*TO-DO LIST*.
• a. Reproduce word for word the part of the concert text that opens with the words containing "The big band’s" and closes with "across the Pacific.".
• b. Answer these questions from the concert text, one line each:
(i) Which bassist performs with Akiyoshi and Tabackin?
(ii) Which chair in the big band does Ko-Ichiro Yamamoto fill?
(iii) How many wind ensembles are estimated to exist in Japan?

Akiyoshi and Tabackin perform here with bassist Chuck Kistler and drummer Greg Williamson, then join forces with the Winds for Hope big band, assembled by Seattle trombonist Chris Amemiya using Seattle hotshots such as Thomas and David Marriott and Jay Thomas. The big band will play Akiyoshi’s chart, “Hope,” and serve as a showcase for high-note trumpet sensation Eric Miyashiro, a veteran of the Buddy Rich and Woody Herman bands.

The big band’s bass trombone chair will be filled by Seattle Symphony principal Ko-Ichiro Yamamoto, who was instrumental in getting Akiyoshi and Miyashiro on the bill. Yamamoto is featured with Saltzman’s wind ensemble, which will perform pieces by Bert Appermont, Steven Verhelst, Philip Sparke and the world premiere of “Journey of Gratitude,” by Japanese composer Satoshi Yasigawa, who grew up in the Tohoku region.

Salzman estimates there are 14,500 wind ensembles (also called concert bands) in Japan.

“All the major corporations have bands,” he explained. “Playing in band as an after-school activity is hugely popular.”

Hopefully, after Sunday, the people of Japan will feel some “winds for hope” blowing across the Pacific.

*SUPPLIED ENTRIES*.
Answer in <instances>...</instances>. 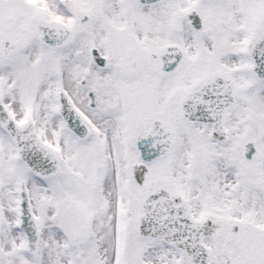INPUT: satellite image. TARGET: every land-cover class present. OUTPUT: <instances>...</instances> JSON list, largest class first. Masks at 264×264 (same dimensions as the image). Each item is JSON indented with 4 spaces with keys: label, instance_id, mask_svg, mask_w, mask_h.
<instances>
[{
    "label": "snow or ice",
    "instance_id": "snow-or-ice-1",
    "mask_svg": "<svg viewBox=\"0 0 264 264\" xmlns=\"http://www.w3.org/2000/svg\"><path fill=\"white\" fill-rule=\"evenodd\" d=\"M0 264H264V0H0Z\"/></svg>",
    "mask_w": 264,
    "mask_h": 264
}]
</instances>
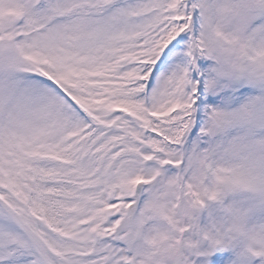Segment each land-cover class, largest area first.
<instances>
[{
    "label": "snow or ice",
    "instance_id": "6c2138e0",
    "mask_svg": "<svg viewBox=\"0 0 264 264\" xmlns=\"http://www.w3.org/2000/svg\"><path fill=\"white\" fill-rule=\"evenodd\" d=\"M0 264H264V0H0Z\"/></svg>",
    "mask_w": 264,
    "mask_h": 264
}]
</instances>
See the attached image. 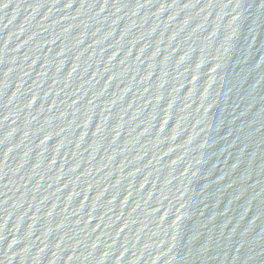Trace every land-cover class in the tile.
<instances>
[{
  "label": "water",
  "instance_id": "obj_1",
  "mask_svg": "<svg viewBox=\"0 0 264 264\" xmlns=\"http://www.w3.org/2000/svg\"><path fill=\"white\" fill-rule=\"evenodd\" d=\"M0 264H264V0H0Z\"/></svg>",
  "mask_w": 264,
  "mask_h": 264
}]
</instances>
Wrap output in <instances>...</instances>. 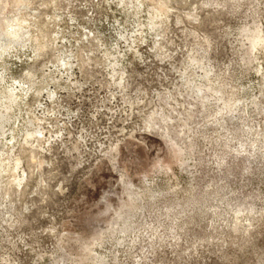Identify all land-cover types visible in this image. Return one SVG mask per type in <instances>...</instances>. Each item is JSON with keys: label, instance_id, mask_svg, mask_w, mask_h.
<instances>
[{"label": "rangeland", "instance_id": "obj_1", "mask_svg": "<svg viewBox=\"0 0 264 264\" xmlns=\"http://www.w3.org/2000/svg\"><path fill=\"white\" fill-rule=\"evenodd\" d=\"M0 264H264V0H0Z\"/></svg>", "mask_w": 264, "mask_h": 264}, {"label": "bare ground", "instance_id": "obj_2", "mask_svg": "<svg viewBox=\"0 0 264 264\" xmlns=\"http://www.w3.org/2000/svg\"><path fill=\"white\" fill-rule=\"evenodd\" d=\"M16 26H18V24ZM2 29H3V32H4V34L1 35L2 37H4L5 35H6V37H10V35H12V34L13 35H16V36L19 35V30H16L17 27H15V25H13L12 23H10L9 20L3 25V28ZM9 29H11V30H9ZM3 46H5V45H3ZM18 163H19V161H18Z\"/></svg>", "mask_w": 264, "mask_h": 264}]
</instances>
--
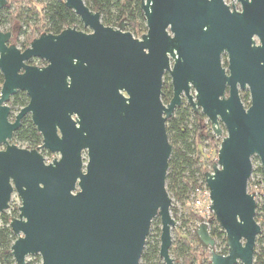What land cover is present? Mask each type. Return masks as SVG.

*WRITTEN ANSWERS*.
• a.
The big band’s bass trombone chair will be filled by Seattle Symphony principal Ko-Ichiro Yamamoto, who was instrumental in getting Akiyoshi and Miyashiro on the bill. Yamamoto is featured with Saltzman’s wind ensemble, which will perform pieces by Bert Appermont, Steven Verhelst, Philip Sparke and the world premiere of “Journey of Gratitude,” by Japanese composer Satoshi Yasigawa, who grew up in the Tohoku region.

Salzman estimates there are 14,500 wind ensembles (also called concert bands) in Japan.

“All the major corporations have bands,” he explained. “Playing in band as an after-school activity is hugely popular.”

Hopefully, after Sunday, the people of Japan will feel some “winds for hope” blowing across the Pacific.

• b.
(i) Chuck Kistler
(ii) The bass trombone chair
(iii) 14,500